Theoria
”Theoria” is an ancient Greek word meaning “to see” or “observe,” a form of vision with particular intensity, an activity that came to have deeper implications as it was used to designate a city’s emissaries who were charged with “seeing” how other cities worshipped, celebrated, mourned, competed, organized their political offices, etc. The human mind is designed to compare, and in engaging in comparison, our minds almost instantly turn to questions of superlatives. Comparisons of better and worse leads to considerations of the best and worst. Theoria, then, is the activity leading to philosophy, ground in experience but inviting contemplation of eu-topia - the Good Place.
I am a political theorist who studies and teaches political philosophy. Much of my day is spent in the activity of rheoria, the activity of observing, comparing, and contemplating the better and best, the worse and worst. I am blessed with both years of training in my discipline - mostly involving reading and re-reading of great and worthy texts, and discussing these texts and their ideas now with several generations of smart, inquisitive students and engaged colleagues, both near and far. I have also been blessed to have written several books that have drawn widespread attention and generated extensive debate, which in turn have expanded my circles of conversational partners and engagements.

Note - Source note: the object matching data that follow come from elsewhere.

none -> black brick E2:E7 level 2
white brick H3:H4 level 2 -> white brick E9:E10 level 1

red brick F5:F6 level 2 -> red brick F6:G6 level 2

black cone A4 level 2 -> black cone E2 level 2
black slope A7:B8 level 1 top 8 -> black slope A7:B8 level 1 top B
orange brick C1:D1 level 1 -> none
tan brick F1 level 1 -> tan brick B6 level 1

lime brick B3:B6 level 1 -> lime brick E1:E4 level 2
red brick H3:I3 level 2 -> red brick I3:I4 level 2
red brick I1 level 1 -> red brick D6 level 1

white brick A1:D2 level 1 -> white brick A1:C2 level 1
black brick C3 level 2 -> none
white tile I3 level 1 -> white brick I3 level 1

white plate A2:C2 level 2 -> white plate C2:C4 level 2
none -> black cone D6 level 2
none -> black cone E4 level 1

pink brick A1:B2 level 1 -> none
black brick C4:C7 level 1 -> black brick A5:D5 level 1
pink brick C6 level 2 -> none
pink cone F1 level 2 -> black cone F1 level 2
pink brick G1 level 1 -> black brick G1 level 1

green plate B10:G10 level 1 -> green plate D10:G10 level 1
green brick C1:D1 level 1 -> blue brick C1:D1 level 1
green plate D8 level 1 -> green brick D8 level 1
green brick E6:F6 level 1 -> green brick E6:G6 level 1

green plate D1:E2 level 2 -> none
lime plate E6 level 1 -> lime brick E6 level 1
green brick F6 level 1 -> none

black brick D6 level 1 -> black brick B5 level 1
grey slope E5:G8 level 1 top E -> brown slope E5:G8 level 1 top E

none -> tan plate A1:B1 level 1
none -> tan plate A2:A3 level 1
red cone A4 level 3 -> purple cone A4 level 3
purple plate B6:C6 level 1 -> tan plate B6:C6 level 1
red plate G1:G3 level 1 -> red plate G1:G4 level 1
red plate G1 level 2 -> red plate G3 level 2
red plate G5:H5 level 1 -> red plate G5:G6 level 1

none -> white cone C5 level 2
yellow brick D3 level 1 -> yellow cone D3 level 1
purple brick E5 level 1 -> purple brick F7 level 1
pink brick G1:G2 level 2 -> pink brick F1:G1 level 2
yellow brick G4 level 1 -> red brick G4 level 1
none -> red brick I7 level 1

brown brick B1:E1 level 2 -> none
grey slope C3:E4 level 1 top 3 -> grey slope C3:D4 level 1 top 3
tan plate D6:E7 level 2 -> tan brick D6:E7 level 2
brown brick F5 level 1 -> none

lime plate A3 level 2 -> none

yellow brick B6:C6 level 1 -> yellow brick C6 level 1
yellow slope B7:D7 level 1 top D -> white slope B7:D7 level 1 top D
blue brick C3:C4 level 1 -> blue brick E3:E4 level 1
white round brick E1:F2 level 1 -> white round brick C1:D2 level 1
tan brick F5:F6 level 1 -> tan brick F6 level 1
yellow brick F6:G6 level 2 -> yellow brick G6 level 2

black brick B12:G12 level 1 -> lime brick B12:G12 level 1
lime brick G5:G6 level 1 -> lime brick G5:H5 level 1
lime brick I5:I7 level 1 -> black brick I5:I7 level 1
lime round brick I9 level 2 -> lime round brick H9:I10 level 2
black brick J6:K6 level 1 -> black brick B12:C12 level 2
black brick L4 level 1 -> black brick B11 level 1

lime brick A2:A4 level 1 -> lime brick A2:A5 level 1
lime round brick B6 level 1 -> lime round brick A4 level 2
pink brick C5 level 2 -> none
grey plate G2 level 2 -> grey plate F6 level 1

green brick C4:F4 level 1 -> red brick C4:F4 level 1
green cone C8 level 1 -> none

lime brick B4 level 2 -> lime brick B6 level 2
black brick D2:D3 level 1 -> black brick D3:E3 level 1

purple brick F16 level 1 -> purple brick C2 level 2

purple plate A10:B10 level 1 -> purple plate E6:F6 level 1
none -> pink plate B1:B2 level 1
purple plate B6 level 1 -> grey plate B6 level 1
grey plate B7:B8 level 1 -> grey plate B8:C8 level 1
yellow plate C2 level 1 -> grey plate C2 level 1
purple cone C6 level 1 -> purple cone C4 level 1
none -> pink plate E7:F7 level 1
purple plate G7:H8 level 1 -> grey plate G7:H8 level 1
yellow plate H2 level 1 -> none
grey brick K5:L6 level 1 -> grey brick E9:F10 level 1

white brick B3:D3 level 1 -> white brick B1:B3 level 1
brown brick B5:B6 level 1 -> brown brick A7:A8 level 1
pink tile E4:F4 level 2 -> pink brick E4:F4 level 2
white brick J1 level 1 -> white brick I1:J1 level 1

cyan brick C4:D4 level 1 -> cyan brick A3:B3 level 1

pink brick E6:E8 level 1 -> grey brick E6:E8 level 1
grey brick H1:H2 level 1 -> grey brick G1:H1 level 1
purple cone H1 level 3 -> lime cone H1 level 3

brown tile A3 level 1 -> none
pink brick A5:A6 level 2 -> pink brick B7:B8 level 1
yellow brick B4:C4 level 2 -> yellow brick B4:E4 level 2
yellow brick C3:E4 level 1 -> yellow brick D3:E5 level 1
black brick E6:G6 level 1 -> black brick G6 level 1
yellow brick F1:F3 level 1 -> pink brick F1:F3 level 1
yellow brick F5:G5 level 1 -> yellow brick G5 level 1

I will be reporting here on my theoretical journeys during these troubled days and years in our Republic and our world, attempting to offer to readers what I have “seen.” Commentary will be political in the broadest sense - always concerned with our lives as political animals, but also touching on culture, arts, domestic affairs, random observations. I will strive to do so regularly, amid a busy schedule of teaching, speaking, and research. Some posts will be reserved for paid subscribers, which I hope you will consider becoming, now or in the future; but I will regularly post a number of theoretical musings for unpaid subscribers as well.
I have written for a number of venues over the years, including group projects such as “Front Porch Republic” and “Postliberal Order,” but have not been a solo author at a publication since the years (while I taught at Georgetown) that I wrote a “blog” called “What I Saw in America” - roughly from 2007-2013. The material of that blog eventually was distilled into my 2018 book Why Liberalism Failed, a long preparation for a short book that concentrated years of thought into several hundred pages and thousands upon thousands of subsequent words, both by others and by me in response. It’s my hope that this site may contribute toward a similar end and purpose - a proving ground leading at some yet undetermined point to a concise conclusion. But we’ll meander here first for some time, observing and theorizing, comparing always with an eye to the superlative, in the search for understanding.